— TASK DIRECTIONS —
Can you give the stretch from the line containing "catalogue / barcode: US 1420380" through the line containing "country: Japan" again, swapping "collectors" for "collected by" and leaving everything else unchanged?

▼

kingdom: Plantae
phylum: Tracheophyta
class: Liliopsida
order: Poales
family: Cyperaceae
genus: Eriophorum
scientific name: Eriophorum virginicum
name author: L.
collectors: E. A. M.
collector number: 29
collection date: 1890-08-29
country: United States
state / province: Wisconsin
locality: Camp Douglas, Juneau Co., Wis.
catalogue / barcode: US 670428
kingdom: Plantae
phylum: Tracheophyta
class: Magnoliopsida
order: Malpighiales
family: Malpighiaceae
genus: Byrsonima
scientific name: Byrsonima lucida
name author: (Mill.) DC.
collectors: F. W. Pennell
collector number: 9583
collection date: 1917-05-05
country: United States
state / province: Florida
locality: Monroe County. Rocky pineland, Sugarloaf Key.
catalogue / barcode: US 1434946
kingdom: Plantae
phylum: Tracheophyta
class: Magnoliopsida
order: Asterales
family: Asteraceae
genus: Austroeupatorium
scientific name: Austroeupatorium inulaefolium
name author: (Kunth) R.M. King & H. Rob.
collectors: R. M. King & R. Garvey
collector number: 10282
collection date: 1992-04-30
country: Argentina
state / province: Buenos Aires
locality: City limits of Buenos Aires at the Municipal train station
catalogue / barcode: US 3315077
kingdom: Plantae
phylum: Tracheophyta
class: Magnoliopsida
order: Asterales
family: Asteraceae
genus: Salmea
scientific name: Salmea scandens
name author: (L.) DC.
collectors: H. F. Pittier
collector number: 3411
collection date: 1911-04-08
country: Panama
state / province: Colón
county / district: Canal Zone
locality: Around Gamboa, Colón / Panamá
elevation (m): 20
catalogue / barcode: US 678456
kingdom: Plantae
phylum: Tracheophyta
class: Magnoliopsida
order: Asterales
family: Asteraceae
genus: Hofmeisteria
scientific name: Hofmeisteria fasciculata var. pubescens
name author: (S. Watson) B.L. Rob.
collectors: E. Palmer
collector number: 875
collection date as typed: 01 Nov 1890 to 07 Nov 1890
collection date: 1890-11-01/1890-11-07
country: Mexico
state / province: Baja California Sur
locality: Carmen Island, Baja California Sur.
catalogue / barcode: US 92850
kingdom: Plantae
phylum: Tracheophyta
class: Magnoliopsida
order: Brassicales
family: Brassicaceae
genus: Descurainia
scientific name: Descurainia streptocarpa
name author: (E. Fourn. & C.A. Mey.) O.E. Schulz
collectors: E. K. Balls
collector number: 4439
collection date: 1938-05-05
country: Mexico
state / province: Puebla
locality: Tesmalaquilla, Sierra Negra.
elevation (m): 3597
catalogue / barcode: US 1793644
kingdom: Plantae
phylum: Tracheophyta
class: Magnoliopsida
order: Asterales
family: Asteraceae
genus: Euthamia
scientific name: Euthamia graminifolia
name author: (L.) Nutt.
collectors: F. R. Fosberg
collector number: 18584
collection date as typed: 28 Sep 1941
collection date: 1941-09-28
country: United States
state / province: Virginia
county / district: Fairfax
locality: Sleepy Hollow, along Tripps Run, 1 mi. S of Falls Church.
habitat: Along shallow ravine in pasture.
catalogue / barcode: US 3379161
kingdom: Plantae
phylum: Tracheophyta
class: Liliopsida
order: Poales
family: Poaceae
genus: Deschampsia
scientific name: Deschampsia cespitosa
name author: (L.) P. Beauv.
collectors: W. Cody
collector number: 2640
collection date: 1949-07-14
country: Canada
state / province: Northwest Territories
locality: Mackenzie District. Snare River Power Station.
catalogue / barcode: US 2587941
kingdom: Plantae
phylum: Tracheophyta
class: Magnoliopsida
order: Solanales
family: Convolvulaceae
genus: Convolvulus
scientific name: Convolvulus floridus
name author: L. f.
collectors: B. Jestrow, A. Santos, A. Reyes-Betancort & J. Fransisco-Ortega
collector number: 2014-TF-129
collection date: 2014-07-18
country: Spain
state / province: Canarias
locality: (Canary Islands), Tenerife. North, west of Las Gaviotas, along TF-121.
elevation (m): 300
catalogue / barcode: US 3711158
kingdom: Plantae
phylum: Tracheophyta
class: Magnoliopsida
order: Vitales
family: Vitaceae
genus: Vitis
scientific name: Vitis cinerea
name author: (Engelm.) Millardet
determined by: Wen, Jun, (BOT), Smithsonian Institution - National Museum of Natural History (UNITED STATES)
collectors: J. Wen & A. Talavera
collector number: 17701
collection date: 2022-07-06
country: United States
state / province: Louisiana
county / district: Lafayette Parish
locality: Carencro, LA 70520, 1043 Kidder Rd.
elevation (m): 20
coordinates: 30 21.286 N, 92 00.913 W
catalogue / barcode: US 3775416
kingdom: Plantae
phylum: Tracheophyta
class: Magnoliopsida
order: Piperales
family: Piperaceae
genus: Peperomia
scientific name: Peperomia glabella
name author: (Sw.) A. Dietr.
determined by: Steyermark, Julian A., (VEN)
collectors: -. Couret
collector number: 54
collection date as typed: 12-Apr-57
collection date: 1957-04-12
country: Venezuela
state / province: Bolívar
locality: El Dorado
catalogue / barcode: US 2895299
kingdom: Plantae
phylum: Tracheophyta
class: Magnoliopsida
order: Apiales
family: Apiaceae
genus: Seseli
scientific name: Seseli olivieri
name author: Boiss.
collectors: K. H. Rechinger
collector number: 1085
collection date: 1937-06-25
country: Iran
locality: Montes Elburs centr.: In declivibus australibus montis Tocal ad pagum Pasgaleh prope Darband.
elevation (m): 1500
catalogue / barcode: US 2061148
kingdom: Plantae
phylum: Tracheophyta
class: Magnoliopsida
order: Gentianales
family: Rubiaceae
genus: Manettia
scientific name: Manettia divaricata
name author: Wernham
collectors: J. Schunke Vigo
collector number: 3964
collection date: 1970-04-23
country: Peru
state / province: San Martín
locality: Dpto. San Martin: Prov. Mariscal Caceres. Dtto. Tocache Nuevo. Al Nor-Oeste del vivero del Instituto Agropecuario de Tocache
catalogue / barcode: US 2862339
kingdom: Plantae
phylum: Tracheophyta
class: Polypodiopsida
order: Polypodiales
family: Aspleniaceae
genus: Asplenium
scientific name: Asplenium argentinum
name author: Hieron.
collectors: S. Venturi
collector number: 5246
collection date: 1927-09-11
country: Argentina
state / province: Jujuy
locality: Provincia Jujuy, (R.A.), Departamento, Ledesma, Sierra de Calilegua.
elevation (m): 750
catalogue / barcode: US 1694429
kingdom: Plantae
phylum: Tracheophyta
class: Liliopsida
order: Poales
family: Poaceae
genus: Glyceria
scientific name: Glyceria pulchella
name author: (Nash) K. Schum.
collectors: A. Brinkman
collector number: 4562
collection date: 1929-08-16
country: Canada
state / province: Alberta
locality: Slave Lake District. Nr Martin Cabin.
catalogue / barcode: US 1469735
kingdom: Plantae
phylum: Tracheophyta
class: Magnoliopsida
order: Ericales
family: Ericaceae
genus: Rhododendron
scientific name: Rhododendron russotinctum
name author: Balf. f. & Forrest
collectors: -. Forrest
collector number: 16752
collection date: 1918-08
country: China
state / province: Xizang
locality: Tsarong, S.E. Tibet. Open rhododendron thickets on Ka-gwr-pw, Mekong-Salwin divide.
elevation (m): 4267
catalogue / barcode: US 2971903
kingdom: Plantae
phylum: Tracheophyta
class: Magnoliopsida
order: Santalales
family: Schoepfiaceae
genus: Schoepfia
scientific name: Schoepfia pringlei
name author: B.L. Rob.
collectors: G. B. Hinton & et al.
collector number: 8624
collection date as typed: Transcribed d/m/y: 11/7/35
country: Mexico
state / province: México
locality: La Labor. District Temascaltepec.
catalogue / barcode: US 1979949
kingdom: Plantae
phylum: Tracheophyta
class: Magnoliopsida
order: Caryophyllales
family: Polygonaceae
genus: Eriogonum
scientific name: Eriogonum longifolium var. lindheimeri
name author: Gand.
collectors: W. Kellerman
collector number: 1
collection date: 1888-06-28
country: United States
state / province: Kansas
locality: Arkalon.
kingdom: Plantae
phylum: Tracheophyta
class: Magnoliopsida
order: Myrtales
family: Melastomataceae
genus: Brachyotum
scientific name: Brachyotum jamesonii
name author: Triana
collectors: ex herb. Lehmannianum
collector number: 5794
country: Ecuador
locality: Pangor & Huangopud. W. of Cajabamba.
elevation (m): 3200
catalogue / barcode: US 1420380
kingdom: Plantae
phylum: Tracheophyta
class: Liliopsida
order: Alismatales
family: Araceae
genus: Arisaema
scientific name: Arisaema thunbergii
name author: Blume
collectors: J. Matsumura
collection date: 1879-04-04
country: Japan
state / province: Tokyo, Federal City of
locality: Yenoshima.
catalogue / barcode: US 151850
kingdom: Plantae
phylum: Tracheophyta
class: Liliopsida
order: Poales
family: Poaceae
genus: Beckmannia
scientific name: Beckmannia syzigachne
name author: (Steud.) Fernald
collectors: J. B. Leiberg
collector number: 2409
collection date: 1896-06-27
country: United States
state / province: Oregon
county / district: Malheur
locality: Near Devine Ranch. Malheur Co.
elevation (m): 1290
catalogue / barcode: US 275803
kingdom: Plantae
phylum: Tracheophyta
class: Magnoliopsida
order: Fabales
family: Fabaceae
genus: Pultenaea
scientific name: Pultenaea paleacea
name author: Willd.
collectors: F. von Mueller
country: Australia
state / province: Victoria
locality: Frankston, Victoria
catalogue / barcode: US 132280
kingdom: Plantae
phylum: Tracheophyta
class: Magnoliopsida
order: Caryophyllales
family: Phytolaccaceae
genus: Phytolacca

▲

— ANSWER IN FULL —
catalogue / barcode: US 1420380
kingdom: Plantae
phylum: Tracheophyta
class: Liliopsida
order: Alismatales
family: Araceae
genus: Arisaema
scientific name: Arisaema thunbergii
name author: Blume
collected by: J. Matsumura
collection date: 1879-04-04
country: Japan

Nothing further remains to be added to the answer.